Selection ::
:::::
Dear all,
I am planning to use Star Cluster to run Quantum Espresso (
http://www.quantum-espresso.org/) calculations. For those who are not
familiar with Quantum Espresso; it is a code to run quantum mechanical
calculations on materials. In order for these types of calculations to
achieve good scaling with respect to the number of CPU, fast communication
hardware is necessary.
For this reason, I configured a cluster based on the HVM-EBS image:
[1] ami-ca4abfbd eu-west-1 starcluster-base-ubuntu-13.04-x86_64-hvm
(HVM-EBS)
Then I followed the instructions on this site
http://docs.aws.amazon.com/AWSEC2/latest/UserGuide/enhanced-networking.html#test-enhanced-networking
to check that "enhanced networking" was indeed enabled. Running the
suggested commands gave me the same output as in the examples. This
certainly indicated that "enhanced networking" is enabled in the image.
On this image I installed Quantum Espresso (by use of apt-get install) and
I generated a new modified image from which I generated the final cluster.
:::::
Set task 1 ::
In the entries, from the start through the line containing "var sketch = newSketch(context, id", substitute "component" for each "part" and write those lines out again with nothing else changed. Leave the pictures out of your answer.

A block of data
:::::
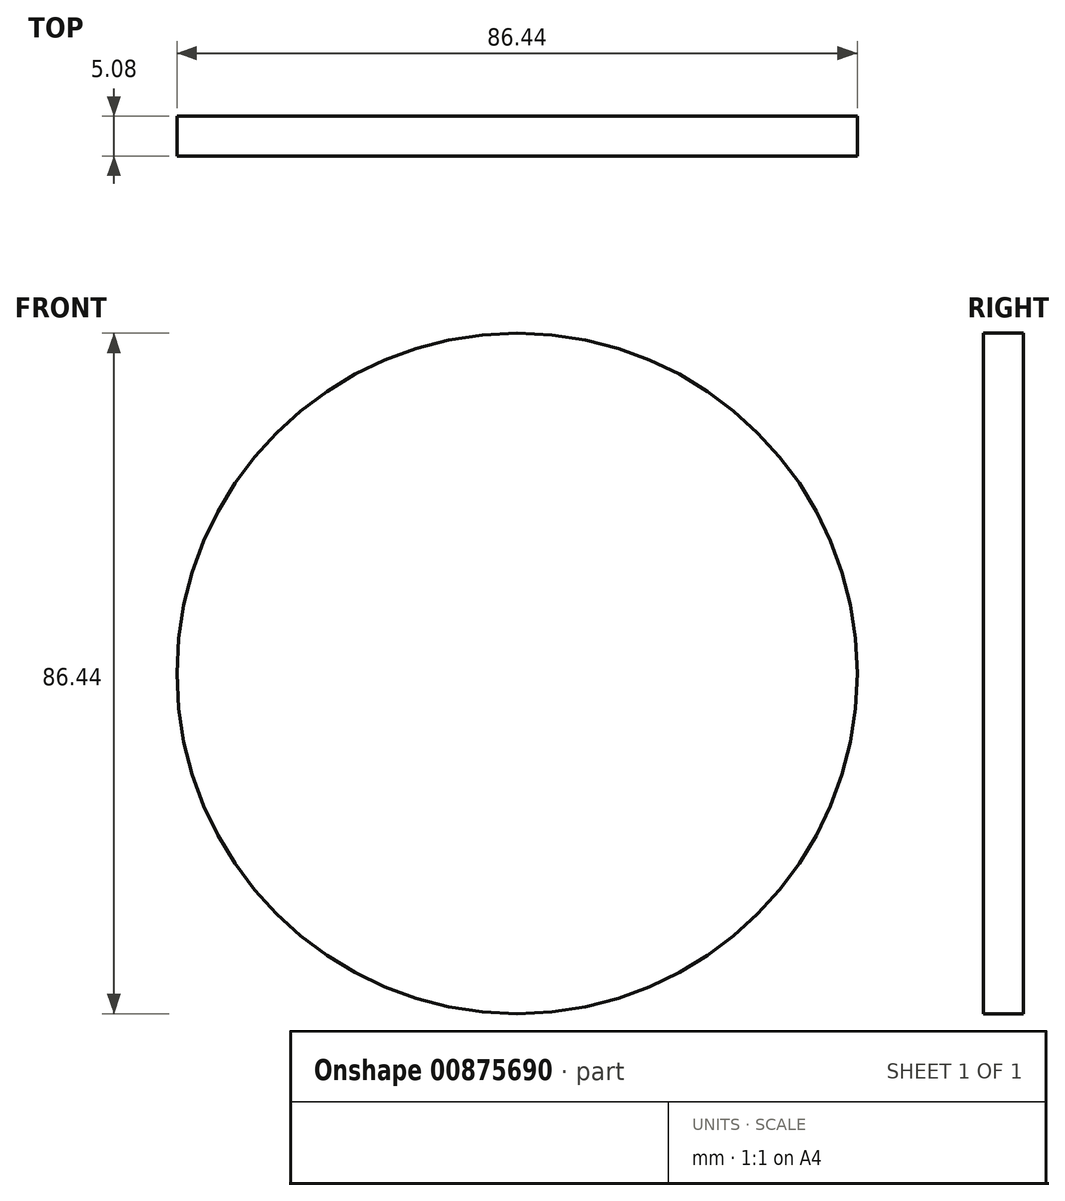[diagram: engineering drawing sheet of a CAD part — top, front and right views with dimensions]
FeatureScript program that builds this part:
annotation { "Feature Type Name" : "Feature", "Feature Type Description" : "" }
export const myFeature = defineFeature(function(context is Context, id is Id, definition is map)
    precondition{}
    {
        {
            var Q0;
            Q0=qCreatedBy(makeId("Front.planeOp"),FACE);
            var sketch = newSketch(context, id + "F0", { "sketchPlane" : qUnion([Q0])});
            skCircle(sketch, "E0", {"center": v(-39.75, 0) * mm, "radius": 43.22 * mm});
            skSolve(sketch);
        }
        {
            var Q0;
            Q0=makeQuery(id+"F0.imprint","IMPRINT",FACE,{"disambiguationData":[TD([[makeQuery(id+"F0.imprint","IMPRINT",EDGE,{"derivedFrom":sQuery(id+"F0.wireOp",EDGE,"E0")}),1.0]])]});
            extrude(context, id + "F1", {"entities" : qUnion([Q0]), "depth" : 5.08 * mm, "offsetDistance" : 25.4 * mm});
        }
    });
:::::
Set task 2 ::
Carry on the forum post about running Quantum Espresso on StarCluster from the point where it stops.

Written response 1 ::
[diagram: engineering drawing sheet of a CAD component — top, front and right views with dimensions]
FeatureScript program that builds this component:
annotation { "Feature Type Name" : "Feature", "Feature Type Description" : "" }
export const myFeature = defineFeature(function(context is Context, id is Id, definition is map)
    precondition{}
    {
        {
            var Q0;
            Q0=qCreatedBy(makeId("Front.planeOp"),FACE);
            var sketch = newSketch(context, id + "F0", { "sketchPlane" : qUnion([Q0])});

Written response 2 ::
On this cluster, I carried out some parallelization tests by running the
same Quantum Espresso calculation on different number of CPUs. I present
the results below:
# proc CPU time wall time 4
4m23.98s 5m 0.10s 8 2m46.25s 2m49.30s 16 1m40.98s 4m 2.82s 32 0m57.70s
3m36.15s
Except from the test ran with 8 CPUs, the wall time is significantly longer
than the CPU time. This is usually an indication of a slow communication
between the CPUs/nodes.
My question is therefore whether there is a way to check the communication
speed between the nodes / CPUs.
The large difference between the CPU time and wall time may also be caused
by an incorrect configuration of the cluster. Is there something I have
done wrong / forgotten?
Does anyone have suggestions on how I can fix this parallelization issue?
Thanks in advance for your help.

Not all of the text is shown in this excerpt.